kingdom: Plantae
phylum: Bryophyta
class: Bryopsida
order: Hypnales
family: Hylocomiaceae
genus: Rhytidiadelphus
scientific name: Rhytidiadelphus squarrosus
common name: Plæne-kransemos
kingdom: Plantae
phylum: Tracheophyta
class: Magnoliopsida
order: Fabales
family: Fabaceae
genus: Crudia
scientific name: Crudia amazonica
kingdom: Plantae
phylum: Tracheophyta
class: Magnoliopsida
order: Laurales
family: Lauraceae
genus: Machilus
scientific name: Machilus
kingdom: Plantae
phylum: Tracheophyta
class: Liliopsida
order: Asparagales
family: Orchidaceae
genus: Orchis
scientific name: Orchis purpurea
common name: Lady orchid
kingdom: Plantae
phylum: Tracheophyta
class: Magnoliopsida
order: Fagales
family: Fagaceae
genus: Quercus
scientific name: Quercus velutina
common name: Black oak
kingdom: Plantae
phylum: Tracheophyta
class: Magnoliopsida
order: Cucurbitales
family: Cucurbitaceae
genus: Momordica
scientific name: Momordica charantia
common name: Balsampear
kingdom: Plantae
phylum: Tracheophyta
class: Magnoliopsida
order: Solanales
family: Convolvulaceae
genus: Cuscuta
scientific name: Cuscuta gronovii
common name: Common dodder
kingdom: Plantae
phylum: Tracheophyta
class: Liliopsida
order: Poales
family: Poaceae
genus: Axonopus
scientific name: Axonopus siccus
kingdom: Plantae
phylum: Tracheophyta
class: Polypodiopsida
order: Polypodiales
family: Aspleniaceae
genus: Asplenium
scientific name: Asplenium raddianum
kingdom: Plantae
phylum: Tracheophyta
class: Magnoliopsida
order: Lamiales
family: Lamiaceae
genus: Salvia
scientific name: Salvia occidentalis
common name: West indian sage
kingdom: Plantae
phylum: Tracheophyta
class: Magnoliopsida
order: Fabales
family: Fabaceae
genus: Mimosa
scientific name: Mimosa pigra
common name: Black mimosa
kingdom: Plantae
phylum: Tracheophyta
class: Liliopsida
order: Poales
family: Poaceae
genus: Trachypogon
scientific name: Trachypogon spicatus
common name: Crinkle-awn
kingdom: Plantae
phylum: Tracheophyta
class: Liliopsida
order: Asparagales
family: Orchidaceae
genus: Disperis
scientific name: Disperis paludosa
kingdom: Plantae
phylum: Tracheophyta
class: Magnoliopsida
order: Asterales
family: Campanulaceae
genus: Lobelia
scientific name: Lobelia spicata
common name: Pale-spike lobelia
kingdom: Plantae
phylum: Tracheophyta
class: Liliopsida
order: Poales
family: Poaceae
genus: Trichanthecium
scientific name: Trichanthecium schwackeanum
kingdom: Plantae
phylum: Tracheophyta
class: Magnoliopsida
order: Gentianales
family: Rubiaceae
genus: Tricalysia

**Exercise directions**
Print all of the lines above exactly as they appear.

**Exercise solution**
kingdom: Plantae
phylum: Bryophyta
class: Bryopsida
order: Hypnales
family: Hylocomiaceae
genus: Rhytidiadelphus
scientific name: Rhytidiadelphus squarrosus
common name: Plæne-kransemos
kingdom: Plantae
phylum: Tracheophyta
class: Magnoliopsida
order: Fabales
family: Fabaceae
genus: Crudia
scientific name: Crudia amazonica
kingdom: Plantae
phylum: Tracheophyta
class: Magnoliopsida
order: Laurales
family: Lauraceae
genus: Machilus
scientific name: Machilus
kingdom: Plantae
phylum: Tracheophyta
class: Liliopsida
order: Asparagales
family: Orchidaceae
genus: Orchis
scientific name: Orchis purpurea
common name: Lady orchid
kingdom: Plantae
phylum: Tracheophyta
class: Magnoliopsida
order: Fagales
family: Fagaceae
genus: Quercus
scientific name: Quercus velutina
common name: Black oak
kingdom: Plantae
phylum: Tracheophyta
class: Magnoliopsida
order: Cucurbitales
family: Cucurbitaceae
genus: Momordica
scientific name: Momordica charantia
common name: Balsampear
kingdom: Plantae
phylum: Tracheophyta
class: Magnoliopsida
order: Solanales
family: Convolvulaceae
genus: Cuscuta
scientific name: Cuscuta gronovii
common name: Common dodder
kingdom: Plantae
phylum: Tracheophyta
class: Liliopsida
order: Poales
family: Poaceae
genus: Axonopus
scientific name: Axonopus siccus
kingdom: Plantae
phylum: Tracheophyta
class: Polypodiopsida
order: Polypodiales
family: Aspleniaceae
genus: Asplenium
scientific name: Asplenium raddianum
kingdom: Plantae
phylum: Tracheophyta
class: Magnoliopsida
order: Lamiales
family: Lamiaceae
genus: Salvia
scientific name: Salvia occidentalis
common name: West indian sage
kingdom: Plantae
phylum: Tracheophyta
class: Magnoliopsida
order: Fabales
family: Fabaceae
genus: Mimosa
scientific name: Mimosa pigra
common name: Black mimosa
kingdom: Plantae
phylum: Tracheophyta
class: Liliopsida
order: Poales
family: Poaceae
genus: Trachypogon
scientific name: Trachypogon spicatus
common name: Crinkle-awn
kingdom: Plantae
phylum: Tracheophyta
class: Liliopsida
order: Asparagales
family: Orchidaceae
genus: Disperis
scientific name: Disperis paludosa
kingdom: Plantae
phylum: Tracheophyta
class: Magnoliopsida
order: Asterales
family: Campanulaceae
genus: Lobelia
scientific name: Lobelia spicata
common name: Pale-spike lobelia
kingdom: Plantae
phylum: Tracheophyta
class: Liliopsida
order: Poales
family: Poaceae
genus: Trichanthecium
scientific name: Trichanthecium schwackeanum
kingdom: Plantae
phylum: Tracheophyta
class: Magnoliopsida
order: Gentianales
family: Rubiaceae
genus: Tricalysia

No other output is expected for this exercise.